**COMPITO ASSEGNATO A:**
Nel brano sul decreto lavoro, chi ha posto ufficialmente la fiducia in Aula a nome dell'esecutivo?

▬▬▬▬▬▬

APPUNTI PER GAZZETTA - FIDUCIA SUL DECRETO LAVORO


Sul decreto lavoro il governo alla fine è stato costretto a mettere la fiducia. La decisione è stata formalizzata dopo il vertice di maggioranza convocato in extremis in tarda mattinata e a cui hanno partecipato anche i ministri Giuliano Poletti e Maria Elena Boschi. E la stessa Boschi l’ha posta ufficialmente in Aula a nome dell’esecutivo: «Chiediamo il voto sul testo uscito dalla commissione senza articoli aggiuntivi e senza emendamenti». Il voto è previsto per il pomeriggio di mercoledì: alle 13.30 inizieranno le dichiarazioni di voto; la prima «chiama» è invece prevista alle 15.20. Il voto finale sul decreto sarà invece giovedì.

▬▬▬▬▬▬

**COMPITO ASSEGNATO B:**
Trascrivi tali e quali le righe dei record, cominciando da quella che contiene "Rendered at 1654 by 1241 pixels." e proseguendo fino a quella che contiene "text_box [0, 0, 5, 147]", entrambe incluse.

▬▬▬▬▬▬

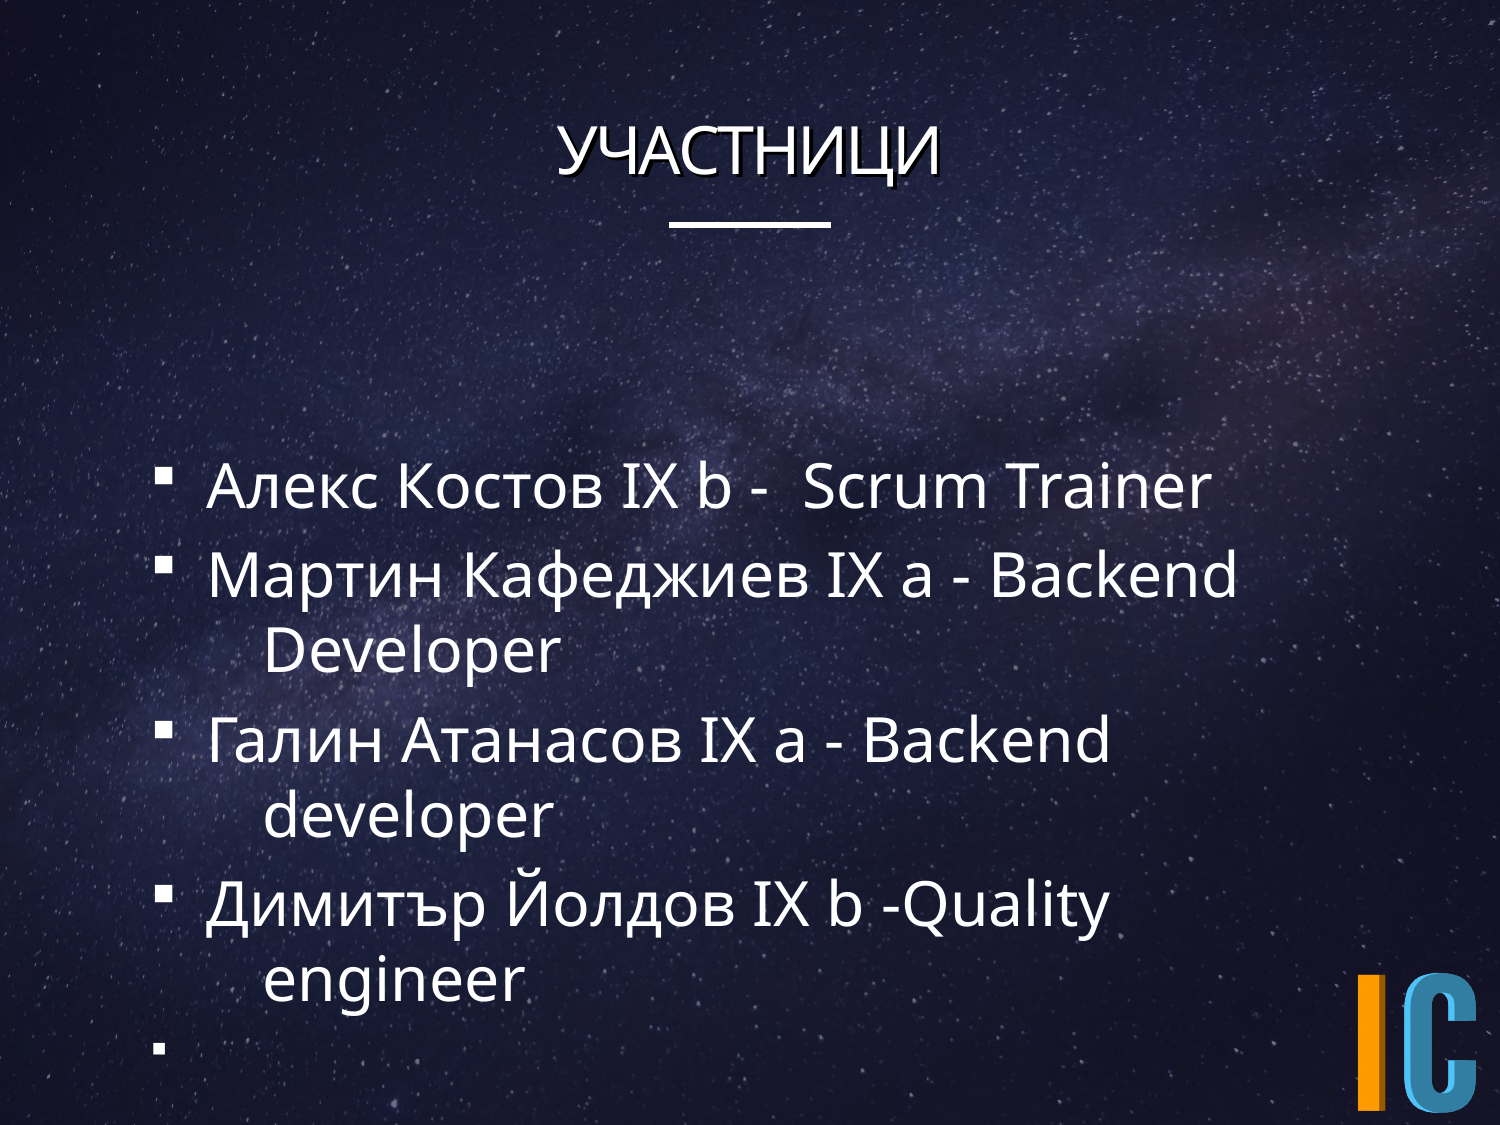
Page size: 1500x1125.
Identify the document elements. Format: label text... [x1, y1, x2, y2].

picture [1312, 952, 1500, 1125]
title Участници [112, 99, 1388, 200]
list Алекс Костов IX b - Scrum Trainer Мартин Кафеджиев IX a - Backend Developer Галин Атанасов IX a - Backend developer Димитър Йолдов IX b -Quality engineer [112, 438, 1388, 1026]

▬▬▬▬▬▬

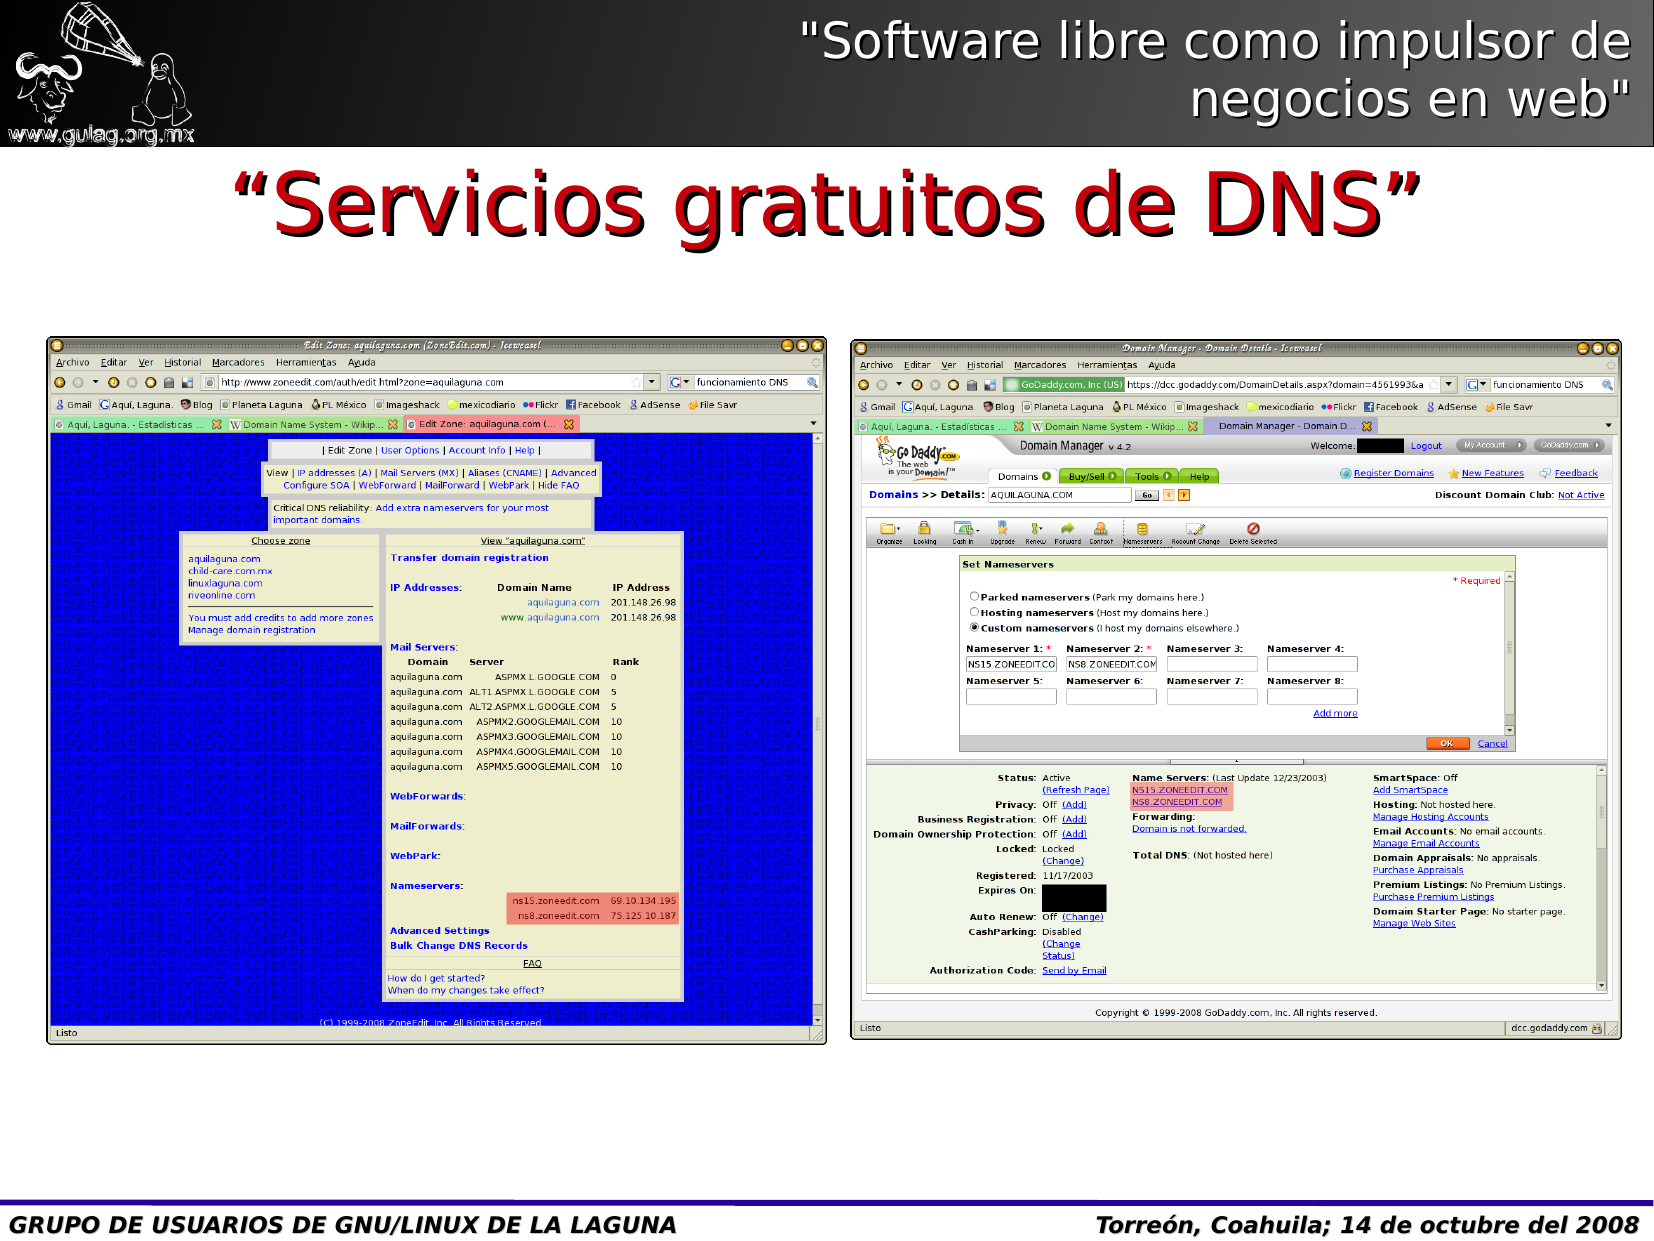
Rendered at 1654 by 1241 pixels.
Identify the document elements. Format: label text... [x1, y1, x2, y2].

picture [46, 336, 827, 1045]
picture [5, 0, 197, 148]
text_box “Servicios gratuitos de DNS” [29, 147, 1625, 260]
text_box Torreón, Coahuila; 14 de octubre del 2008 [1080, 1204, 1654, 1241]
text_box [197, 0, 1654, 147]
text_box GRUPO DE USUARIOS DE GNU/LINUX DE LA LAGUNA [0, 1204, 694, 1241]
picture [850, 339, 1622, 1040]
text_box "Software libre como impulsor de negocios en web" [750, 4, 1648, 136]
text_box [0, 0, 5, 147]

▬▬▬▬▬▬

**RISPOSTA A:**
Maria Elena Boschi.

**RISPOSTA B:**
Rendered at 1654 by 1241 pixels.
Identify the document elements. Format: label text... [x1, y1, x2, y2].

picture [46, 336, 827, 1045]
picture [5, 0, 197, 148]
text_box “Servicios gratuitos de DNS” [29, 147, 1625, 260]
text_box Torreón, Coahuila; 14 de octubre del 2008 [1080, 1204, 1654, 1241]
text_box [197, 0, 1654, 147]
text_box GRUPO DE USUARIOS DE GNU/LINUX DE LA LAGUNA [0, 1204, 694, 1241]
picture [850, 339, 1622, 1040]
text_box "Software libre como impulsor de negocios en web" [750, 4, 1648, 136]
text_box [0, 0, 5, 147]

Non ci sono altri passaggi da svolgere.